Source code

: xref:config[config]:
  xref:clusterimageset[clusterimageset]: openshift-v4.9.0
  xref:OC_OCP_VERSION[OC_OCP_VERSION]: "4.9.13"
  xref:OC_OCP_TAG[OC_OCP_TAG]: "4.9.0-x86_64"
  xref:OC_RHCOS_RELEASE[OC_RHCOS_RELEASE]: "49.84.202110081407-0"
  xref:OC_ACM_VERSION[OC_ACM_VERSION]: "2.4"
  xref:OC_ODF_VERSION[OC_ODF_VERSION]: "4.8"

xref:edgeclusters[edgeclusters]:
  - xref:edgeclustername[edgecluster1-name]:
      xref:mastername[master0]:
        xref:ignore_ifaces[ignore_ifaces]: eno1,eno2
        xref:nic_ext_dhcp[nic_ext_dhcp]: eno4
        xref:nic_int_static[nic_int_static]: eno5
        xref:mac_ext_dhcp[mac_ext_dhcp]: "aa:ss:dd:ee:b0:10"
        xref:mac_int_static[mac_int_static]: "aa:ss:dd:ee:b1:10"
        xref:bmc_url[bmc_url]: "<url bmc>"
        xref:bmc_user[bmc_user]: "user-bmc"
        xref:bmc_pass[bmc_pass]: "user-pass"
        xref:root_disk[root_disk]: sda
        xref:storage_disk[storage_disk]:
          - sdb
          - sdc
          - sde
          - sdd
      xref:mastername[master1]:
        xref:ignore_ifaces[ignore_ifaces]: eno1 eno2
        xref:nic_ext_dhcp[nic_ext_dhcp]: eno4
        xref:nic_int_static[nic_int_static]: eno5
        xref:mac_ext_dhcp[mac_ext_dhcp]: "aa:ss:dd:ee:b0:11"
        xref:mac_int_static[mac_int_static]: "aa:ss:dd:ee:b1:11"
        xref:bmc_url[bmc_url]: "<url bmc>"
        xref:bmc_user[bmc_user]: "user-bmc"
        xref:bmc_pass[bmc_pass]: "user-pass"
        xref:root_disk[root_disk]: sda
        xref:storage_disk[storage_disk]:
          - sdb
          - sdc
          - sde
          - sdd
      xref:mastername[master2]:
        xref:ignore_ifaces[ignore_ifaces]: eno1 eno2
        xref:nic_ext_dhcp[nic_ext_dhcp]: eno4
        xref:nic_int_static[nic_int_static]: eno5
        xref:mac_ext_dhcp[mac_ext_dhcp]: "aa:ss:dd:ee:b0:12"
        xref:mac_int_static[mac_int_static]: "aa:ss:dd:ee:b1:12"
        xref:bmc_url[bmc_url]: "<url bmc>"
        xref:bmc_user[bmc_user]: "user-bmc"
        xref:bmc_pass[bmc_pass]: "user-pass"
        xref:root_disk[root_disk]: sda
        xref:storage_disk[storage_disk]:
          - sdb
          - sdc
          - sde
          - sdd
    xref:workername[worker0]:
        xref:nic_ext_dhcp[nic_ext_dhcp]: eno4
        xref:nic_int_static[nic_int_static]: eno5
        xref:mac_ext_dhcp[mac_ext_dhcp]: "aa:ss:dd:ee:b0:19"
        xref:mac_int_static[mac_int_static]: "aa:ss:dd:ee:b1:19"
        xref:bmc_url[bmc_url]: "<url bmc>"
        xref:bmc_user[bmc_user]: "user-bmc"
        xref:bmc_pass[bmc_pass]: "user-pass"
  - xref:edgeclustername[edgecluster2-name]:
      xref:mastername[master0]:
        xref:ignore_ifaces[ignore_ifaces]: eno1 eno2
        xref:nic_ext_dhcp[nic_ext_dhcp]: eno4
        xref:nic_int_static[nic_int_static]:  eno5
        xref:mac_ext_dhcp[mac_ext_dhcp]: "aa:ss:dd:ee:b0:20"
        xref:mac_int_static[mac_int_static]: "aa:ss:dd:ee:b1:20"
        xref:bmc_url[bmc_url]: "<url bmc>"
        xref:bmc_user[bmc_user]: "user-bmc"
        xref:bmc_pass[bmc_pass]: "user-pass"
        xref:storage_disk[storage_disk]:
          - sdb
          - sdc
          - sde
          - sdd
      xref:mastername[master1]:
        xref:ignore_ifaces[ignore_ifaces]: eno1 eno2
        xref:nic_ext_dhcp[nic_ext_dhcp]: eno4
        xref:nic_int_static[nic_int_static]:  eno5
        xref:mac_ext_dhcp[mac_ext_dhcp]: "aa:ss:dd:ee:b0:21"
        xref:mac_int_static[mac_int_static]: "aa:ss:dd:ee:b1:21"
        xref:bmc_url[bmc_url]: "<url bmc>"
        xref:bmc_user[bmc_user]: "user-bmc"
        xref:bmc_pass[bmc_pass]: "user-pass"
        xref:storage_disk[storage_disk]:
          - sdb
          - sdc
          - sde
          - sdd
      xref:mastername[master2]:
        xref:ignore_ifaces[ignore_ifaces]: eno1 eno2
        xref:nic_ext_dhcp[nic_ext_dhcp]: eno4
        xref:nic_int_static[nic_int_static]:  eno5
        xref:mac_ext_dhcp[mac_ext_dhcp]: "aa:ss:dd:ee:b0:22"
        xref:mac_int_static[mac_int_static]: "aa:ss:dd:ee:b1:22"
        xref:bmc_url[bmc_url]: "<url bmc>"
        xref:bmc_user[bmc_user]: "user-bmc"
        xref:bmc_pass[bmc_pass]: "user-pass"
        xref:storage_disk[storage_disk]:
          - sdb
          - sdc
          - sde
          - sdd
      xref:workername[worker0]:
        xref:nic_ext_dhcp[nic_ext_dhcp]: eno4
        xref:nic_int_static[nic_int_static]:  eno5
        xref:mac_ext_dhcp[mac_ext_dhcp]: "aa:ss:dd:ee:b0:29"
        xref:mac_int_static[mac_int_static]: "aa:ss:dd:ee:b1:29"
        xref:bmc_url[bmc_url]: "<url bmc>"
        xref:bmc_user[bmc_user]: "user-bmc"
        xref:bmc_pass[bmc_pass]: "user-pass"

....

What to do
The answer should consist of every record above, copied exactly.

Result of the task
Source code

: xref:config[config]:
  xref:clusterimageset[clusterimageset]: openshift-v4.9.0
  xref:OC_OCP_VERSION[OC_OCP_VERSION]: "4.9.13"
  xref:OC_OCP_TAG[OC_OCP_TAG]: "4.9.0-x86_64"
  xref:OC_RHCOS_RELEASE[OC_RHCOS_RELEASE]: "49.84.202110081407-0"
  xref:OC_ACM_VERSION[OC_ACM_VERSION]: "2.4"
  xref:OC_ODF_VERSION[OC_ODF_VERSION]: "4.8"

xref:edgeclusters[edgeclusters]:
  - xref:edgeclustername[edgecluster1-name]:
      xref:mastername[master0]:
        xref:ignore_ifaces[ignore_ifaces]: eno1,eno2
        xref:nic_ext_dhcp[nic_ext_dhcp]: eno4
        xref:nic_int_static[nic_int_static]: eno5
        xref:mac_ext_dhcp[mac_ext_dhcp]: "aa:ss:dd:ee:b0:10"
        xref:mac_int_static[mac_int_static]: "aa:ss:dd:ee:b1:10"
        xref:bmc_url[bmc_url]: "<url bmc>"
        xref:bmc_user[bmc_user]: "user-bmc"
        xref:bmc_pass[bmc_pass]: "user-pass"
        xref:root_disk[root_disk]: sda
        xref:storage_disk[storage_disk]:
          - sdb
          - sdc
          - sde
          - sdd
      xref:mastername[master1]:
        xref:ignore_ifaces[ignore_ifaces]: eno1 eno2
        xref:nic_ext_dhcp[nic_ext_dhcp]: eno4
        xref:nic_int_static[nic_int_static]: eno5
        xref:mac_ext_dhcp[mac_ext_dhcp]: "aa:ss:dd:ee:b0:11"
        xref:mac_int_static[mac_int_static]: "aa:ss:dd:ee:b1:11"
        xref:bmc_url[bmc_url]: "<url bmc>"
        xref:bmc_user[bmc_user]: "user-bmc"
        xref:bmc_pass[bmc_pass]: "user-pass"
        xref:root_disk[root_disk]: sda
        xref:storage_disk[storage_disk]:
          - sdb
          - sdc
          - sde
          - sdd
      xref:mastername[master2]:
        xref:ignore_ifaces[ignore_ifaces]: eno1 eno2
        xref:nic_ext_dhcp[nic_ext_dhcp]: eno4
        xref:nic_int_static[nic_int_static]: eno5
        xref:mac_ext_dhcp[mac_ext_dhcp]: "aa:ss:dd:ee:b0:12"
        xref:mac_int_static[mac_int_static]: "aa:ss:dd:ee:b1:12"
        xref:bmc_url[bmc_url]: "<url bmc>"
        xref:bmc_user[bmc_user]: "user-bmc"
        xref:bmc_pass[bmc_pass]: "user-pass"
        xref:root_disk[root_disk]: sda
        xref:storage_disk[storage_disk]:
          - sdb
          - sdc
          - sde
          - sdd
    xref:workername[worker0]:
        xref:nic_ext_dhcp[nic_ext_dhcp]: eno4
        xref:nic_int_static[nic_int_static]: eno5
        xref:mac_ext_dhcp[mac_ext_dhcp]: "aa:ss:dd:ee:b0:19"
        xref:mac_int_static[mac_int_static]: "aa:ss:dd:ee:b1:19"
        xref:bmc_url[bmc_url]: "<url bmc>"
        xref:bmc_user[bmc_user]: "user-bmc"
        xref:bmc_pass[bmc_pass]: "user-pass"
  - xref:edgeclustername[edgecluster2-name]:
      xref:mastername[master0]:
        xref:ignore_ifaces[ignore_ifaces]: eno1 eno2
        xref:nic_ext_dhcp[nic_ext_dhcp]: eno4
        xref:nic_int_static[nic_int_static]:  eno5
        xref:mac_ext_dhcp[mac_ext_dhcp]: "aa:ss:dd:ee:b0:20"
        xref:mac_int_static[mac_int_static]: "aa:ss:dd:ee:b1:20"
        xref:bmc_url[bmc_url]: "<url bmc>"
        xref:bmc_user[bmc_user]: "user-bmc"
        xref:bmc_pass[bmc_pass]: "user-pass"
        xref:storage_disk[storage_disk]:
          - sdb
          - sdc
          - sde
          - sdd
      xref:mastername[master1]:
        xref:ignore_ifaces[ignore_ifaces]: eno1 eno2
        xref:nic_ext_dhcp[nic_ext_dhcp]: eno4
        xref:nic_int_static[nic_int_static]:  eno5
        xref:mac_ext_dhcp[mac_ext_dhcp]: "aa:ss:dd:ee:b0:21"
        xref:mac_int_static[mac_int_static]: "aa:ss:dd:ee:b1:21"
        xref:bmc_url[bmc_url]: "<url bmc>"
        xref:bmc_user[bmc_user]: "user-bmc"
        xref:bmc_pass[bmc_pass]: "user-pass"
        xref:storage_disk[storage_disk]:
          - sdb
          - sdc
          - sde
          - sdd
      xref:mastername[master2]:
        xref:ignore_ifaces[ignore_ifaces]: eno1 eno2
        xref:nic_ext_dhcp[nic_ext_dhcp]: eno4
        xref:nic_int_static[nic_int_static]:  eno5
        xref:mac_ext_dhcp[mac_ext_dhcp]: "aa:ss:dd:ee:b0:22"
        xref:mac_int_static[mac_int_static]: "aa:ss:dd:ee:b1:22"
        xref:bmc_url[bmc_url]: "<url bmc>"
        xref:bmc_user[bmc_user]: "user-bmc"
        xref:bmc_pass[bmc_pass]: "user-pass"
        xref:storage_disk[storage_disk]:
          - sdb
          - sdc
          - sde
          - sdd
      xref:workername[worker0]:
        xref:nic_ext_dhcp[nic_ext_dhcp]: eno4
        xref:nic_int_static[nic_int_static]:  eno5
        xref:mac_ext_dhcp[mac_ext_dhcp]: "aa:ss:dd:ee:b0:29"
        xref:mac_int_static[mac_int_static]: "aa:ss:dd:ee:b1:29"
        xref:bmc_url[bmc_url]: "<url bmc>"
        xref:bmc_user[bmc_user]: "user-bmc"
        xref:bmc_pass[bmc_pass]: "user-pass"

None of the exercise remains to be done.